:: Reading passage
While it seems like lofty praise, it only takes one listen to this disc to see that their is surefire star power. Opener and title track "The Future Is Now" has all the hallmarks of a radio-ready song. It's buoyant, its uplifting, and its catchy as all heck. The song that follows, "Rise Out of the Water," is equally catchy, if not more so. While he probably won't enjoy hearing the comparisons, there's a little bit of Rob Thomas and early day Matchbox Twenty in both the guitar lines and the vocal melodies. Third song "Holly Grows" is a gentler song, aided by a supple acoustic strum, that attempts introspection. The most memorable part of the song though is the lush orchestration, which Rocco, a violinist, composed himself. It has all the trimmings of standard album ballad and it works well. Fourth song "Roads" follows and its by this point one might think the talking heads might want to take notice. It's a propulsive, hard-driving rock song with an indelible chorus and has the kind of power that warrants a repeat listen.
Rocco turns down the pace on "They Fight, They Fall," an acoustic-fueled look at mortality that unfortunately is one of the only lyrical triumph on the disc. The minute-long acoustic ditty "Interlude" which follows is the other and while it's title suggests instrumental, it's anything but. What the song does serve as though is a break for the listener, filler, if you will. And while there are numerous artists that might get shortchanged for using this tactic, with this album it works quite well. Whereas numerous rock-based singer/songwriters might feel compelled to pack an album with one flatlining rocker after another, Rocco seems to understand the importance of variety and its probably his most endearing trait. While "Run" turns up the tempo to a level not yet seen before, it's actually a misstep that seems a little too self-indulgent and a bit forced.
::::
:: Data listing
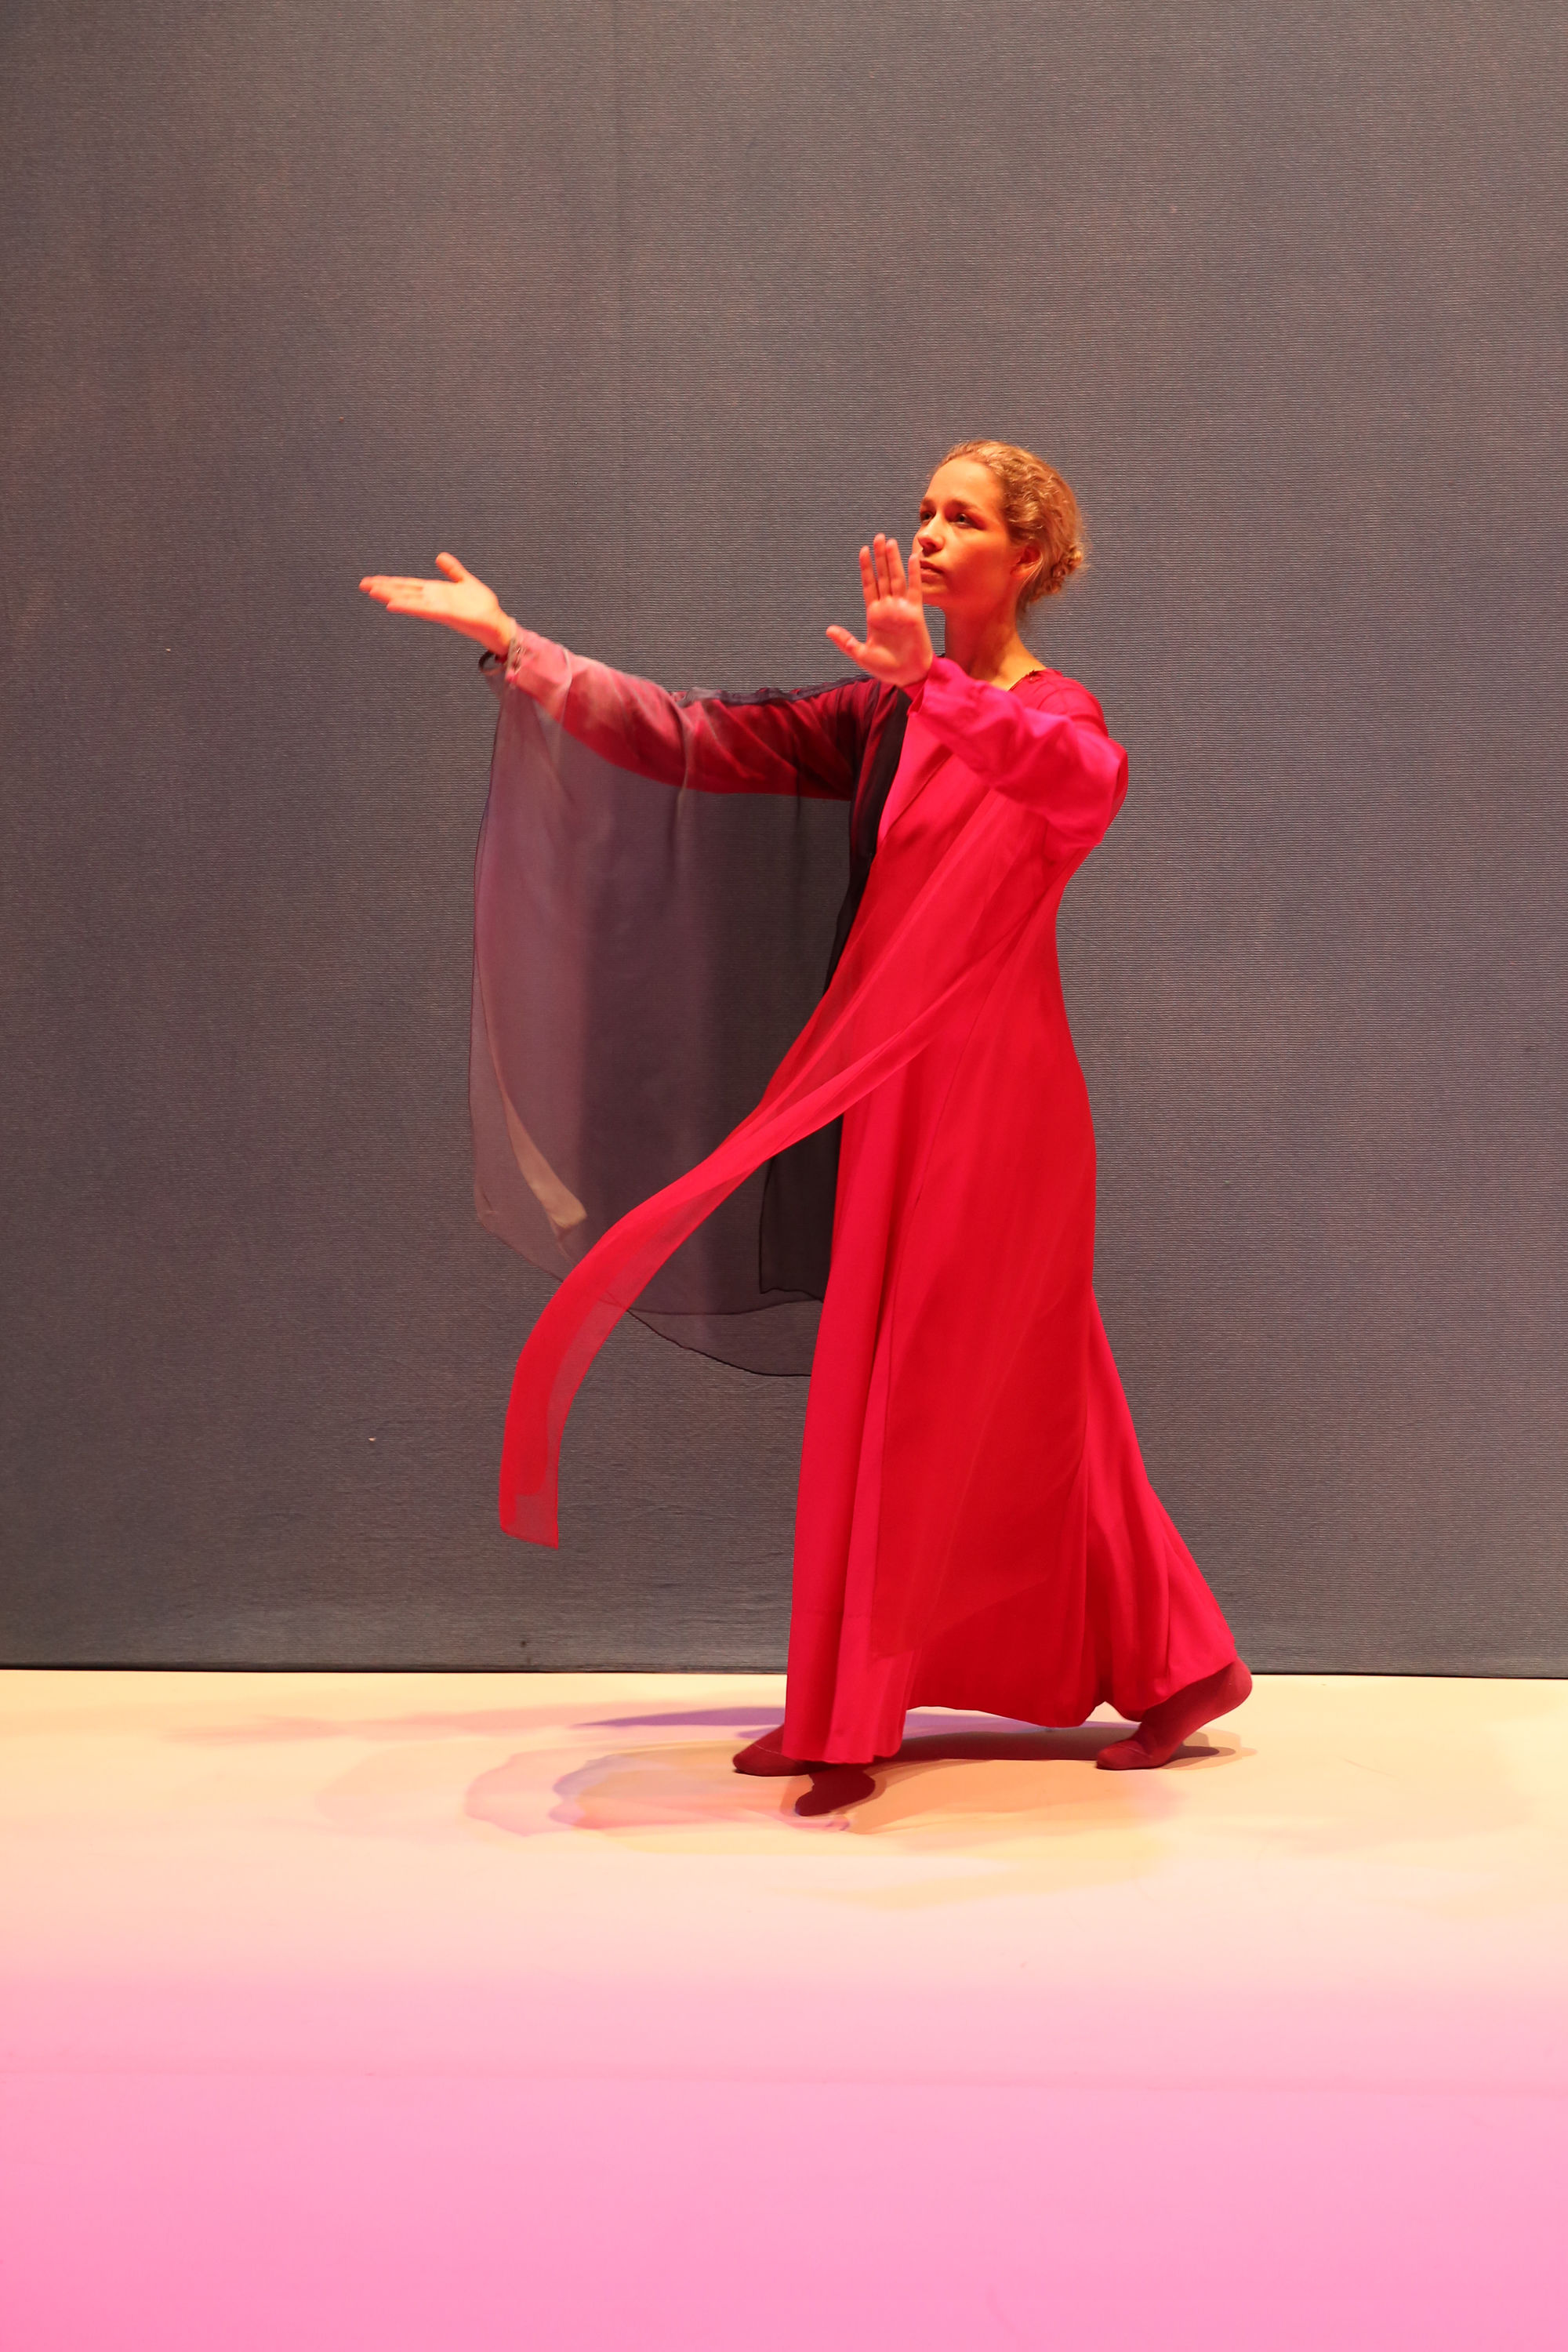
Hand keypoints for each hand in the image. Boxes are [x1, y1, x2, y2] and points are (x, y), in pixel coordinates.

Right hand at [358, 552, 514, 657]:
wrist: (495, 624)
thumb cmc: (483, 607)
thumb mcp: (466, 582)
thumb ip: (453, 570)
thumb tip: (440, 557)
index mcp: (436, 592)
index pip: (408, 585)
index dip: (391, 581)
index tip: (373, 580)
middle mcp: (433, 600)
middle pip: (404, 591)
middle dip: (384, 588)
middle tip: (362, 585)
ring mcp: (437, 608)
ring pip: (409, 600)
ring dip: (391, 596)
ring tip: (372, 592)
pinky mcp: (446, 614)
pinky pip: (423, 610)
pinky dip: (408, 606)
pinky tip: (393, 605)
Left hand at [825, 534, 933, 689]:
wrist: (909, 676)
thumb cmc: (887, 668)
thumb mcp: (861, 655)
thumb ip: (846, 641)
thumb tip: (828, 630)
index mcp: (874, 615)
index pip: (869, 586)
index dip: (866, 569)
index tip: (863, 551)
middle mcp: (888, 608)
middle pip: (882, 577)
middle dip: (880, 557)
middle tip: (877, 537)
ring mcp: (902, 608)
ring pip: (896, 578)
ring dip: (893, 560)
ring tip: (889, 542)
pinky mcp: (915, 613)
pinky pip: (915, 589)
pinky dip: (914, 574)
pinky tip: (912, 557)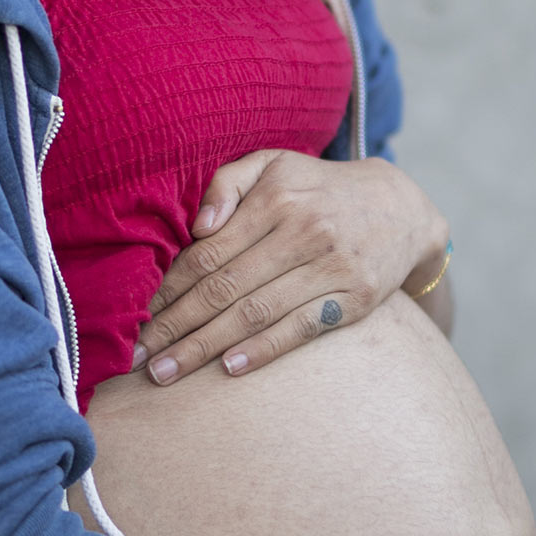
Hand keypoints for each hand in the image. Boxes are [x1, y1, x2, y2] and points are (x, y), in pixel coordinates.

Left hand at [133, 149, 450, 384]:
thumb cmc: (318, 188)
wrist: (402, 207)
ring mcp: (332, 268)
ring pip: (256, 313)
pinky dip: (264, 349)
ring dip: (205, 346)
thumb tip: (197, 226)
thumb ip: (227, 183)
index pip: (208, 252)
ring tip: (166, 371)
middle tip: (136, 357)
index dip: (168, 288)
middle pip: (224, 288)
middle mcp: (304, 232)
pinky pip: (301, 329)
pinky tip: (229, 368)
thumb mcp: (274, 163)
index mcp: (277, 197)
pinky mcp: (356, 299)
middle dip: (174, 326)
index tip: (133, 316)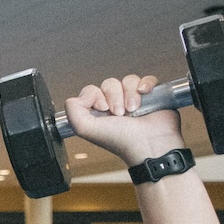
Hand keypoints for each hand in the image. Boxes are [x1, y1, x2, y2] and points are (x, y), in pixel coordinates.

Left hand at [65, 74, 185, 165]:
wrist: (149, 143)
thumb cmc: (120, 140)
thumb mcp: (84, 129)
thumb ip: (72, 110)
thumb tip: (81, 95)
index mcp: (99, 112)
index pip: (92, 90)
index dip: (96, 96)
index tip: (103, 110)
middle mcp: (115, 105)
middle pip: (109, 83)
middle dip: (114, 97)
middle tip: (120, 114)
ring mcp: (134, 99)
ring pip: (128, 80)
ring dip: (129, 94)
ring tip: (133, 110)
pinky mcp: (152, 96)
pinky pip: (146, 79)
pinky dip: (145, 84)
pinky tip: (144, 94)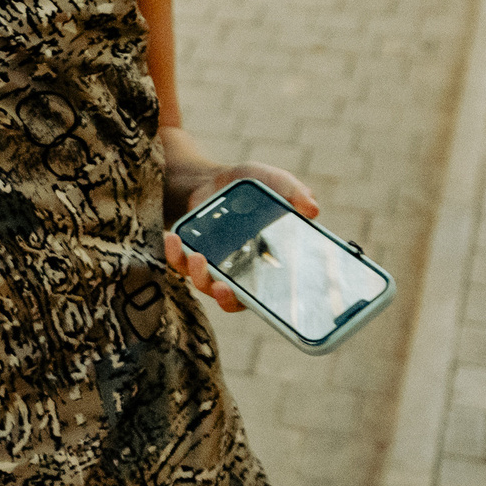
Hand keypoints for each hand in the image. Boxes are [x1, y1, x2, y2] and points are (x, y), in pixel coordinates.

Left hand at [163, 142, 318, 314]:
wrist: (216, 179)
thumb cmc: (253, 187)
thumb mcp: (276, 182)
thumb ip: (294, 192)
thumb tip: (313, 210)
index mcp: (266, 264)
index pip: (266, 295)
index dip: (261, 305)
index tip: (257, 297)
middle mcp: (238, 272)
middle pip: (231, 298)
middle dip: (224, 296)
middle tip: (220, 285)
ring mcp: (212, 265)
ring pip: (203, 284)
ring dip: (198, 275)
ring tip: (196, 255)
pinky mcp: (188, 255)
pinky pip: (179, 263)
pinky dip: (174, 255)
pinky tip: (173, 237)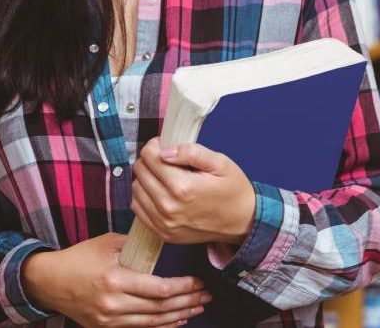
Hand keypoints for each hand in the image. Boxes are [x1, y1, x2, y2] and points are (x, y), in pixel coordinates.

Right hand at [22, 233, 210, 326]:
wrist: (50, 281)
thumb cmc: (79, 257)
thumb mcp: (107, 243)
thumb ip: (135, 245)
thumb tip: (161, 240)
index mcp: (115, 279)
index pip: (159, 289)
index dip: (183, 287)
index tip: (198, 281)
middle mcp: (114, 304)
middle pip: (160, 309)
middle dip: (187, 302)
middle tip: (206, 295)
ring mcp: (109, 320)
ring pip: (153, 323)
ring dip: (179, 316)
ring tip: (197, 308)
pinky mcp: (107, 327)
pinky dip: (161, 326)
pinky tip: (176, 321)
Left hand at [132, 138, 255, 245]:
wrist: (243, 222)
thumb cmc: (233, 190)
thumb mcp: (220, 163)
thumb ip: (192, 152)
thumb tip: (165, 150)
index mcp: (183, 187)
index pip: (150, 157)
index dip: (155, 145)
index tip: (165, 144)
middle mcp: (169, 207)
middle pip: (140, 171)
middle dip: (149, 159)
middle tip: (165, 158)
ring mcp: (164, 223)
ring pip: (136, 189)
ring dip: (145, 177)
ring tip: (163, 175)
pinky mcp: (163, 234)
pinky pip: (138, 209)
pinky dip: (144, 196)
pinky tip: (159, 191)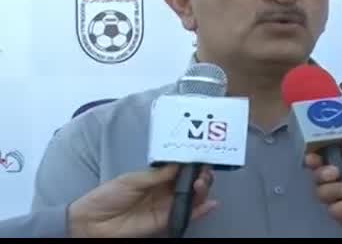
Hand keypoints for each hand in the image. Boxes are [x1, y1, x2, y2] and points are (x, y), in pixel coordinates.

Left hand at [68, 164, 217, 237]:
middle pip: (189, 182)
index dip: (191, 162)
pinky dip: (201, 211)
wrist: (92, 223)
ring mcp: (165, 206)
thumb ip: (157, 174)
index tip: (201, 156)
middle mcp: (163, 190)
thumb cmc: (107, 197)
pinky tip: (210, 204)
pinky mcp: (165, 221)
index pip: (179, 168)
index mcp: (155, 177)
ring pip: (191, 197)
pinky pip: (187, 215)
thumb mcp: (132, 180)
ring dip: (201, 190)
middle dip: (200, 175)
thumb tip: (179, 164)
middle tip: (204, 171)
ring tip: (202, 184)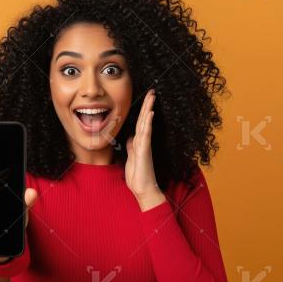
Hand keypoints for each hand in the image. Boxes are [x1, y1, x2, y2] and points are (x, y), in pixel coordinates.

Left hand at [125, 89, 164, 208]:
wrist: (143, 190)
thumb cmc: (137, 176)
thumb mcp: (130, 157)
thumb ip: (131, 146)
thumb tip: (130, 137)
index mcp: (139, 143)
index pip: (140, 123)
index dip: (142, 111)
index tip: (146, 99)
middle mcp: (143, 142)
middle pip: (145, 120)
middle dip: (147, 105)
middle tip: (152, 91)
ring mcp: (145, 145)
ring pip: (146, 124)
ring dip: (148, 109)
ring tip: (151, 97)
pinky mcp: (145, 151)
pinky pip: (146, 134)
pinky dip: (147, 123)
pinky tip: (150, 114)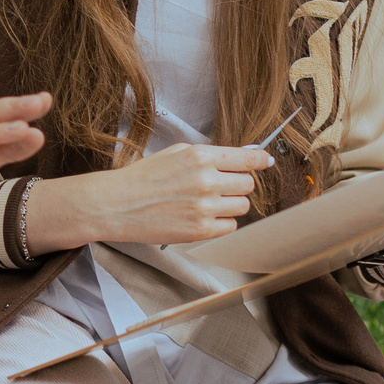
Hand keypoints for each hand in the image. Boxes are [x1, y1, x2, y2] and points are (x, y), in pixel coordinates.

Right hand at [27, 142, 271, 250]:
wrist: (116, 204)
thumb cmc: (142, 177)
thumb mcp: (175, 153)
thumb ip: (209, 155)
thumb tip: (241, 155)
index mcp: (200, 157)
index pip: (247, 157)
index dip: (260, 159)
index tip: (266, 161)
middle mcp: (206, 180)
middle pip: (248, 184)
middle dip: (239, 184)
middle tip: (224, 186)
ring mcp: (205, 207)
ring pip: (242, 206)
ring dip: (231, 204)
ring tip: (210, 203)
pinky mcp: (200, 230)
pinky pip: (230, 226)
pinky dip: (222, 222)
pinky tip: (204, 217)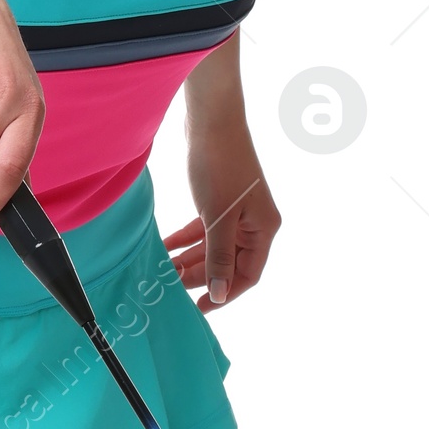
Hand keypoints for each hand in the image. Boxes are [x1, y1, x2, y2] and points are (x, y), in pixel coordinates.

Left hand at [163, 138, 280, 310]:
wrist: (211, 121)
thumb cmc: (220, 166)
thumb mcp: (218, 218)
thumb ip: (219, 257)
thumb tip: (220, 292)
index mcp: (264, 230)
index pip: (247, 275)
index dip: (225, 293)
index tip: (200, 307)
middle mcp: (255, 224)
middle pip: (229, 263)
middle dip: (201, 276)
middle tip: (172, 287)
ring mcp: (238, 212)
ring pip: (214, 247)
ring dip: (190, 259)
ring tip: (165, 270)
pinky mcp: (221, 201)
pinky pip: (204, 230)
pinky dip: (186, 239)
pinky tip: (165, 247)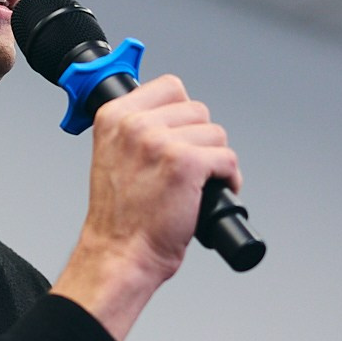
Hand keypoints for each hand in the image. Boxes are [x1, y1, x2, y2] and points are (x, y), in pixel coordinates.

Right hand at [50, 75, 239, 340]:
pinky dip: (229, 178)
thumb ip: (135, 129)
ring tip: (200, 182)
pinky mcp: (186, 163)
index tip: (181, 133)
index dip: (182, 113)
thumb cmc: (119, 216)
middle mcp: (135, 124)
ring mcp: (160, 142)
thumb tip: (175, 116)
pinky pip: (228, 158)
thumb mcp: (112, 155)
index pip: (169, 87)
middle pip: (197, 110)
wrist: (119, 253)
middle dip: (200, 139)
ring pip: (216, 133)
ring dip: (215, 159)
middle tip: (190, 166)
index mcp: (113, 116)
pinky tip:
::::
Answer these questions using the album review:
1. What is the title of the opening track?
2. Who composed the orchestration on "Holly Grows"?
3. How long is the track "Interlude"?
The lines above have no connection to the album review.

▶ [Task output]:
1. "The Future Is Now"
2. Rocco, who is a violinist
3. About a minute